Obj. ID: 51665
Memorials Holocaust Memorial at the Cirma Lake near Ludza, Latvia, 1968
Memorial Name
No official name
Who is Commemorated?
About 600 inmates of the Ludza Ghetto murdered on this site.
Description:
The monument is situated on a mound, to which leads a pathway.
A horizontally aligned low stele of gray granite is placed on a concrete pedestal. It bears a Star of David and inscriptions in Yiddish, Latvian, and Russian. Under the inscriptions, the date August 1941 is inscribed and a line is drawn.
Inscription
Yiddish
אייביקער אנדיינקונג די יידישע קרבנס
Translation: Eternal memory to Jewish victims
Latvian
Mūžiga piemiņa fašisma upuriem
Translation: Eternal memory to the victims of fascism
Russian
Вечная память жертвам фашизма
Translation: Eternal memory to the victims of fascism
1941 VIII
Commissioned by
To be determined
sub-set tree:
The Nazi German troops entered Ludza on 3 July 1941. On the following day, arrests of Jewish refugees and “Soviet activists” began. 25 people from among the arrestees were shot on the outskirts of the town, in the vicinity of a brick factory, on July 15, 1941. A ghetto was established in Ludza in mid-July 1941. 35 old Jews, including rabbi Benzion Don Ihie, were shot at the end of July 1941 at the intersection of Rēzekne St. with Parka St, Liepājas St. and Rupniecibas St. After the war, they were reinterred in the Jewish cemetery. 10 more Jews were shot at “Lauderi” farm at the end of July 1941. They were also reinterred in the Jewish cemetery.

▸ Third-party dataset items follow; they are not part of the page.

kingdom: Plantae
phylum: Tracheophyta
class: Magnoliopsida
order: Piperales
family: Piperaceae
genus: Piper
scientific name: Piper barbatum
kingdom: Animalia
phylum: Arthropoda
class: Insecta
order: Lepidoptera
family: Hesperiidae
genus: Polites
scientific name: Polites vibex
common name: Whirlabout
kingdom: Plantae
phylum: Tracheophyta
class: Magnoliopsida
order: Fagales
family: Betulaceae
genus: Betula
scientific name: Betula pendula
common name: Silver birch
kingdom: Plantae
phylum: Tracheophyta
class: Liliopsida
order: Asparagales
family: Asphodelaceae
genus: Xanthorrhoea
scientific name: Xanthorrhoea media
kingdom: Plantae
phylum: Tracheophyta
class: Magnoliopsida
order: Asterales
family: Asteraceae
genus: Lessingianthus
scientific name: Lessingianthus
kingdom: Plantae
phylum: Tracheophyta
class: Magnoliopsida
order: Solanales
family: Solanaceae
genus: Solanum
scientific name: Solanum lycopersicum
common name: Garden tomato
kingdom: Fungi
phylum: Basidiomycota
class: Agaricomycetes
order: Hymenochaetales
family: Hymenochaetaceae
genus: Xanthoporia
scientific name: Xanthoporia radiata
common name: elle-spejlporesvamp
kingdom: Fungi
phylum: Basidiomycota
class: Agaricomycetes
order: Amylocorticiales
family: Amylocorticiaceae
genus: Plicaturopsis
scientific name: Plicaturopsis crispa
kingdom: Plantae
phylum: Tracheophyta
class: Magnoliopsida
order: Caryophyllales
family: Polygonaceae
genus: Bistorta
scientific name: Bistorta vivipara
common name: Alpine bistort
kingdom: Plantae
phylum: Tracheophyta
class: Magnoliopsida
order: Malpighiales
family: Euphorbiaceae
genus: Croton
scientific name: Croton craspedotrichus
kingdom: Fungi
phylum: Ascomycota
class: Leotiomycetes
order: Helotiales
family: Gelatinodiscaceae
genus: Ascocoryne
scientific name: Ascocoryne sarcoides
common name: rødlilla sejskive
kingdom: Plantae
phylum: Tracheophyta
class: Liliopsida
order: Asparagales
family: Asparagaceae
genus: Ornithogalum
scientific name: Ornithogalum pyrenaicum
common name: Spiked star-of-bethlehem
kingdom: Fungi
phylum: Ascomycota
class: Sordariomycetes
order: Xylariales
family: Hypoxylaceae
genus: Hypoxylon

A mass murder of Jews from the Ludza ghetto took place in mid–August 1941, when about 600 people were taken to the Cirma Lake (about 7 km from Ludza) and shot. 40 more Jews were shot there on August 27, 1941. In October 1941 part of the remaining ghetto inmates were sent to Daugavpils, some were shot near Dzerkaļi village, and others were shot near Kotāni village on November 13, 1941. The last inmates of the ghetto were murdered in Garbari Forest on April 3, 1942.
The monument was probably erected in the 1990s.
In the 1970s, commemorative events in Ludza were reported in the Soviet Latvian press (Zeltser, 199).
"Holocaust Memorial Places in Latvia," a website by the Center for Judaic Studies at the University of Latvia, http://memorialplaces.lu.lv/memorial-places/latgale/cibla-municipality-the-cirma-lake/.
Lenskis, Ilja, Holokausta piemina Latvijā laika gaitā 1945–2015 = Holocaust Commemoration in Latvia in the Course of Time, 1945–2015 (Riga: Muzejs “Ebreju Latvija,” 2017), p. 59.
Meler, Meyer, Mesta nashei pamiati: Evreiskie obshchiny Latvii, unichtozhennye v Kholokoste (Riga: by the author, 2010), p. 271.
Rochko, Josif, Jewish Latgale: Guidebook (Daugavpils, by the author, 2018), p. 39.
Zeltser, Arkadi, Unwelcome Memory: Holocaust Monuments in the Soviet Union, trans. A.S. Brown (Jerusalem: Yad Vashem, 2018), p. 199.